YOUR TASK: Copy the rows word for word, starting at the first line and stopping after the line that contains "Vasterbotten".
──────
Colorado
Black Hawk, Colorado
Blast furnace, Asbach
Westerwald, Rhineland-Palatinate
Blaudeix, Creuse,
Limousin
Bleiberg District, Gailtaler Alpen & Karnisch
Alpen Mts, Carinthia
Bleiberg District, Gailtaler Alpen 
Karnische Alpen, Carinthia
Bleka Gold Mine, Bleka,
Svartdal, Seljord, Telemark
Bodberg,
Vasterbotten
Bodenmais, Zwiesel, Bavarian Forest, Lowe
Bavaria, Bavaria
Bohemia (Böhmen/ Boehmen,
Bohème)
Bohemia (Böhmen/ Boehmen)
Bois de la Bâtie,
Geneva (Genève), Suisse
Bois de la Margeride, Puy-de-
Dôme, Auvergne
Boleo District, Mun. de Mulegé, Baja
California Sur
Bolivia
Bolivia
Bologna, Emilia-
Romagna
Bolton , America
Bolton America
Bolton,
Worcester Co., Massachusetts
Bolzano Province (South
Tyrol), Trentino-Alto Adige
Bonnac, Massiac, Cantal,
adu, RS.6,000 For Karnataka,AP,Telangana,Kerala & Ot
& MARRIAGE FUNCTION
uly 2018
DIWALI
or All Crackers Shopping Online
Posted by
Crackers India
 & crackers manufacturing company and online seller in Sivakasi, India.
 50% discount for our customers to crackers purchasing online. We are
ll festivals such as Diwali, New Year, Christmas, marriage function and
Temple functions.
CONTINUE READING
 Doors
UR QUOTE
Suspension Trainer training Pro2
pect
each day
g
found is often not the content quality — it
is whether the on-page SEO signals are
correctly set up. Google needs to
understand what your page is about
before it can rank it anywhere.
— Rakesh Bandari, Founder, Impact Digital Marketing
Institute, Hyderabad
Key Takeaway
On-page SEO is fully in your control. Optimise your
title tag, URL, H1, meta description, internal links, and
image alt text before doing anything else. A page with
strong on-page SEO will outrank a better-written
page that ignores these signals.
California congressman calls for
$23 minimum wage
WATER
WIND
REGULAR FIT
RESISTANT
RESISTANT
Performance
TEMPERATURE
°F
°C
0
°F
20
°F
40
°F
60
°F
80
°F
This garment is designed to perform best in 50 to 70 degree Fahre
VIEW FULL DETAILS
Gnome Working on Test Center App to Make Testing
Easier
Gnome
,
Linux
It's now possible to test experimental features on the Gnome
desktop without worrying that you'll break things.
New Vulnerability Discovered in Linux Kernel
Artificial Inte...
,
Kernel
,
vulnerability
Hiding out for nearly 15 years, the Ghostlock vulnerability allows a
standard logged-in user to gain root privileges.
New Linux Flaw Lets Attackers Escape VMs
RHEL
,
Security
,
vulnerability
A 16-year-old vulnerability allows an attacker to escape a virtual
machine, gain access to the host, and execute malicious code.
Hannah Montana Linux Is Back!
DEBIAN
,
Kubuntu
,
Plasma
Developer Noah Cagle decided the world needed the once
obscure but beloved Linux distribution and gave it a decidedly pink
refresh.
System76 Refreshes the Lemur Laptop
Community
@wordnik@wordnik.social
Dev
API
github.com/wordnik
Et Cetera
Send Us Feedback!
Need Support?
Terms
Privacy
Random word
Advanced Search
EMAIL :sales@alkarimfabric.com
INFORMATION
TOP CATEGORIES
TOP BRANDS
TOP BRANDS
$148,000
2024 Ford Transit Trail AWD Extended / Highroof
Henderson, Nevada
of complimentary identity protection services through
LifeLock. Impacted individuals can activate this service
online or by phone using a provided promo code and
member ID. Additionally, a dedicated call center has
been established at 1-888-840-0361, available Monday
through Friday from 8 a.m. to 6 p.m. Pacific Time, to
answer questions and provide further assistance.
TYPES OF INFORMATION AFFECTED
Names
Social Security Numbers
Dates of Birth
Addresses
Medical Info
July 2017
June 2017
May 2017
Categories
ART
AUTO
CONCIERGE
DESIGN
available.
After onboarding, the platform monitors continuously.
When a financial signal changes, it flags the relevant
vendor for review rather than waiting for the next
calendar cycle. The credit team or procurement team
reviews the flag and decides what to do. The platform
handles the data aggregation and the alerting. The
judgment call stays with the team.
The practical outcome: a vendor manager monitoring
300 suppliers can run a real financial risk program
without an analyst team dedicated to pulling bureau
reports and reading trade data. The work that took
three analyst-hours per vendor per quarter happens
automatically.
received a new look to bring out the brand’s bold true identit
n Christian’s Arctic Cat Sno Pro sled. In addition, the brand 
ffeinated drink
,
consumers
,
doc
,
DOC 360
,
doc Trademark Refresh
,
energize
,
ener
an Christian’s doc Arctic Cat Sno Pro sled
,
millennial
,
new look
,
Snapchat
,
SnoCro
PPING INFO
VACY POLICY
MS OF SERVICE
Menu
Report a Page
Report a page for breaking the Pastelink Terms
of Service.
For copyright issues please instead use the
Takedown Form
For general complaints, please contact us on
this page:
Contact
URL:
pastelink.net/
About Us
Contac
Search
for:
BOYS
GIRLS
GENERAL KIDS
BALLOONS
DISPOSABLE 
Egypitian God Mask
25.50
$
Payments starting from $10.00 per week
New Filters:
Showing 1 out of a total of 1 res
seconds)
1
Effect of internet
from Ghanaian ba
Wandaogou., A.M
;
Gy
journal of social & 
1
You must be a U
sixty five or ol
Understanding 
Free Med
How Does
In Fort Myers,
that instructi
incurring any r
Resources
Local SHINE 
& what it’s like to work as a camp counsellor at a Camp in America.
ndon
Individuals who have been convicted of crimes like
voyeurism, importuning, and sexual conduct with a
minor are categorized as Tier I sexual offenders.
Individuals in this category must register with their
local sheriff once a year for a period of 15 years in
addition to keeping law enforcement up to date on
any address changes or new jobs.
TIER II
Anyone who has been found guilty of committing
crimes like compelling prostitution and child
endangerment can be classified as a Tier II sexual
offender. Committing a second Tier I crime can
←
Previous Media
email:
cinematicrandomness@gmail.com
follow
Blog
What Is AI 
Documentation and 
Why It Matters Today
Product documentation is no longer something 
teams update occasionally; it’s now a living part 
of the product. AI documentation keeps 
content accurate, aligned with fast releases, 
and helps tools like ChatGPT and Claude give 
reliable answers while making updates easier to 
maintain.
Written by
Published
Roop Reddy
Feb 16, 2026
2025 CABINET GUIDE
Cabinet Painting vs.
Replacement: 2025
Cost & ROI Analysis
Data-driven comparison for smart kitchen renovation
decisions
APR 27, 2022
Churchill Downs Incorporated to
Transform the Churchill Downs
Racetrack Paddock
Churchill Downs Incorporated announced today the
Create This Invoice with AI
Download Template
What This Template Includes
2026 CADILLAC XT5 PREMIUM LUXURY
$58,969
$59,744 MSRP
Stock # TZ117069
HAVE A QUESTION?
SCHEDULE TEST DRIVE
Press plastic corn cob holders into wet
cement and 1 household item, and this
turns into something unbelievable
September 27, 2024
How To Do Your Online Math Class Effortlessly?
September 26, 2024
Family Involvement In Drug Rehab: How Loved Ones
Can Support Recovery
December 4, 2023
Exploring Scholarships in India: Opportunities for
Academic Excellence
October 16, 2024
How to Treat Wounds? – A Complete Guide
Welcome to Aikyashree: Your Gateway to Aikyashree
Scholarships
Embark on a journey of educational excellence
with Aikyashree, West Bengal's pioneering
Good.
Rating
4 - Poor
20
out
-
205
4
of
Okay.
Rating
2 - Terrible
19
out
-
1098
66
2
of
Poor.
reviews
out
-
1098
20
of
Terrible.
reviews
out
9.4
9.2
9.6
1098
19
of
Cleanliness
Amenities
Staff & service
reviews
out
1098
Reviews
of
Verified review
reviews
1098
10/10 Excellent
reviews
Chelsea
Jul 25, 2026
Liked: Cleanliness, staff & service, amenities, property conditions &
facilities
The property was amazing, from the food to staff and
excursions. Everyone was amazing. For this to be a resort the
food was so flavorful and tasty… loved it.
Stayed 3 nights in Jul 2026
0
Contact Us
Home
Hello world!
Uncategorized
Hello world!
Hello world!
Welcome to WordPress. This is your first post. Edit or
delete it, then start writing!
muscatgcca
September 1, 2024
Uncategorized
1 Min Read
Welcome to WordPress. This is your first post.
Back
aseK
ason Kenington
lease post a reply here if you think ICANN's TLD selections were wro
──────
TASK SOLUTION:
Colorado
Black Hawk, Colorado
Blast furnace, Asbach
Westerwald, Rhineland-Palatinate
Blaudeix, Creuse,
Limousin
Bleiberg District, Gailtaler Alpen & Karnisch
Alpen Mts, Carinthia
Bleiberg District, Gailtaler Alpen 
Karnische Alpen, Carinthia
Bleka Gold Mine, Bleka,
Svartdal, Seljord, Telemark
Bodberg,
Vasterbotten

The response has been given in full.